Raw data ▸
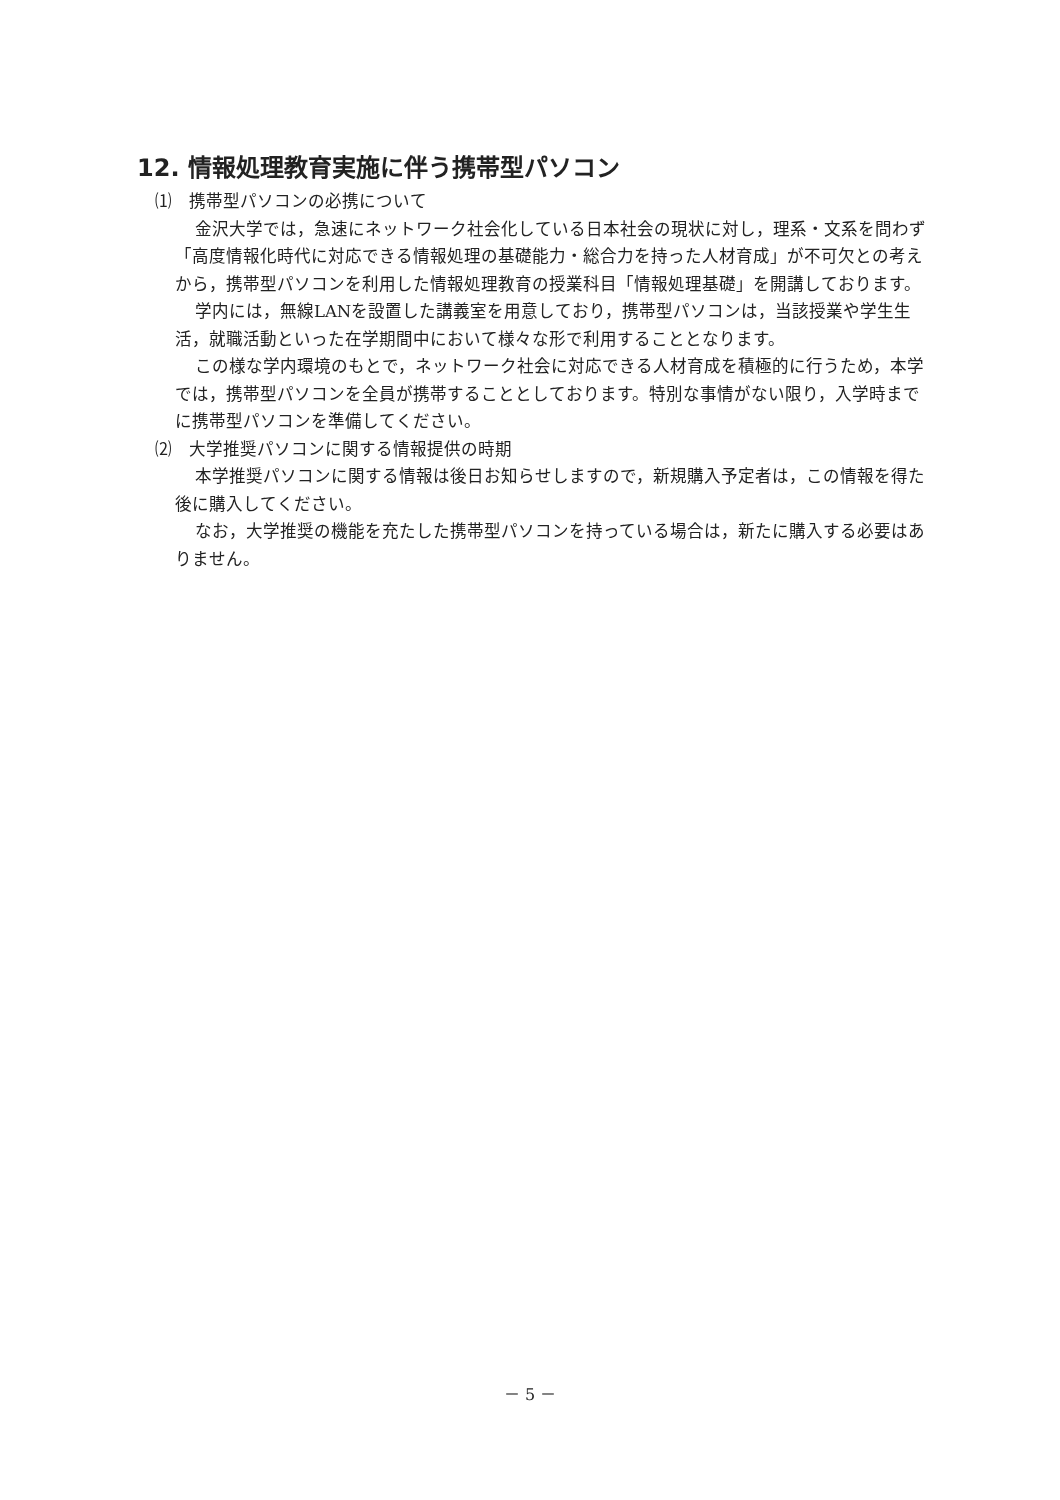12. 情報処理教育実施に伴う携帯型パソコン
⑴　携帯型パソコンの必携について
金沢大学では，急速にネットワーク社会化している日本社会の現状に対し，理系・文系を問わず「高度情報化時代に対応できる情報処理の基礎能力・総合力を持った人材育成」が不可欠との考えから，携帯型パソコンを利用した情報処理教育の授業科目「情報処理基礎」を開講しております。
学内には，無線LANを設置した講義室を用意しており，携帯型パソコンは，当該授業や学生生活，就職活動といった在学期間中において様々な形で利用することとなります。
この様な学内環境のもとで，ネットワーク社会に対応できる人材育成を積極的に行うため，本学では，携帯型パソコンを全員が携帯することとしております。特別な事情がない限り，入学時までに携帯型パソコンを準備してください。
⑵　大学推奨パソコンに関する情報提供の時期
本学推奨パソコンに関する情報は後日お知らせしますので，新規購入予定者は，この情報を得た後に購入してください。
なお，大学推奨の機能を充たした携帯型パソコンを持っている場合は，新たに購入する必要はありません。
－ 5 －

How to complete this task ▸ Everything in the material above from the line that has "⑴　携帯型パソコンの必携について" through the line that has "⑵　大学推奨パソコンに関する情報提供の時期" must be duplicated exactly, with no other lines given.

Reply ▸
⑴　携帯型パソコンの必携について
金沢大学では，急速にネットワーク社会化している日本社会の現状に対し，理系・文系を問わず「高度情報化時代に対応できる情報処理の基礎能力・総合力を持った人材育成」が不可欠との考えから，携帯型パソコンを利用した情報処理教育の授業科目「情報処理基礎」を開講しております。
学内には，無線LANを設置した講義室を用意しており，携帯型パソコンは，当該授業や学生生活，就職活動といった在学期間中において様々な形で利用することとなります。
この様な学内環境のもとで，ネットワーク社会に対応できる人材育成を積極的に行うため，本学では，携帯型パソコンを全員が携帯することとしております。特別な事情がない限り，入学時までに携帯型パソコンを準備してください。
⑵　大学推奨パソコンに関する情報提供の時期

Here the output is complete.